In this issue, we explore the various valences of queendom. Beginning with an interview with Jarvis Derell, the voluble hashtagger behind #shehashadit, we discover the joys of “reading” and applaud the femme art of survival. By turning queens into #kweens, Derell opens up a social landscape where “the sorrows of long hours and urban poverty and precarious labor in the Sisyphean late-capitalist grind are reimagined as a series of joyful auditions and queer style choices and performative expressions of defiance.” And in “Seeing Stars,” Ana Finel Honigman assembles a collection of fan art devoted to female celebrity that rides on the dark energy of their public shame. Praise is central to the construction of the queen, though she must be strong enough to withstand the schadenfreude and sadism that inheres in celebration.

If queens live as exemplars of feminine performance, then most other types of women must be construed to miss her mark. In “Face Me, I Face You,” Derica Shields writes of searching visual culture for a reflection of herself and ends face-to-face with Queen Elizabeth I, her white head in the writer’s brown hand, both weighted with the unequal historical division of the spoils of slavery.

Not all queens are women — that’s clear — but not all drag is cis. In “You Don’t Own Me,” David Geer lauds drag sisterhood Chez Deep for their refusal to locate drag as the exposure of gender’s falsity, instead living drag as a form akin to goddess worship. While drag often does little but repackage the gender binary, Chez Deep prompts audiences to reject assumptions about the gendered subjectivity of the performer on stage. In return, Geer asks audiences to “rethink their relationship to drag performance and their responsibility as spectators.”

Early patriarchal attempts at codifying how to shut women up often left exemptions for funereal wails; later, all of women’s speech would be regarded as so much screaming. In “Scream Queens,” Kartik Nair investigates the sexual semiotics of the feminine shriek in horror films as they encounter early Hollywood censors and when they are dubbed into Hindi. The scream is part of a much larger body of emissions through which sexual difference is brought onto the screen, Nair writes. “What you hear is the sound of air passing through a matrix of sexual and social prescriptions.”

On other screens, queens project sexual difference as fate.

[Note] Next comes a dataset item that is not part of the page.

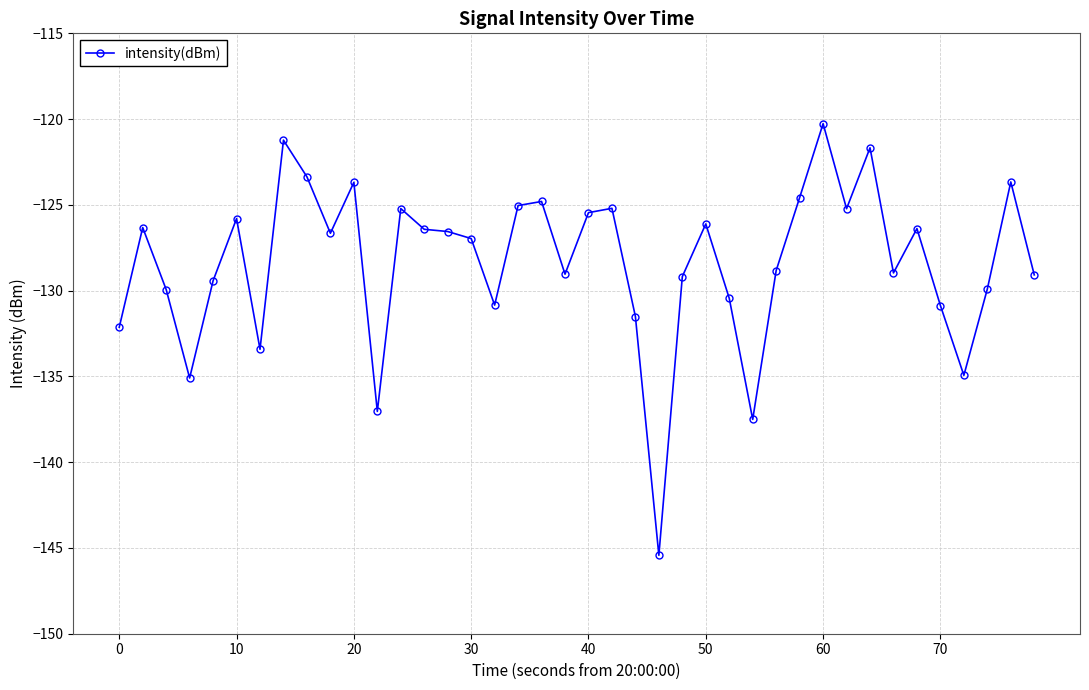

What is the minimum value shown in the chart?

-145.4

In “Margot, Not at the Wedding,” Stephanie La Cava describes how she derived a stable of fetishes and a lesson in the feminized burden of survival from watching Patrice Chereau’s La Reine Margot at an impressionable age. The historic Margot has been immortalized in film numerous times, her story ripe with sham marriages, reversals of fortune, massacres, and betrayal. There may be two star-crossed lovers, but only one dies a martyr; Margot’s self-sacrifice ends in disgrace, poor queen.

We love queens because they are the supreme example of what we have. Their triumph as women can, from opportune angles, become women’s triumph. But like on the chessboard, their dominating capability is still in the service of the rule of a king. We can’t help but wonder what women might do or be after the queen’s reign ends.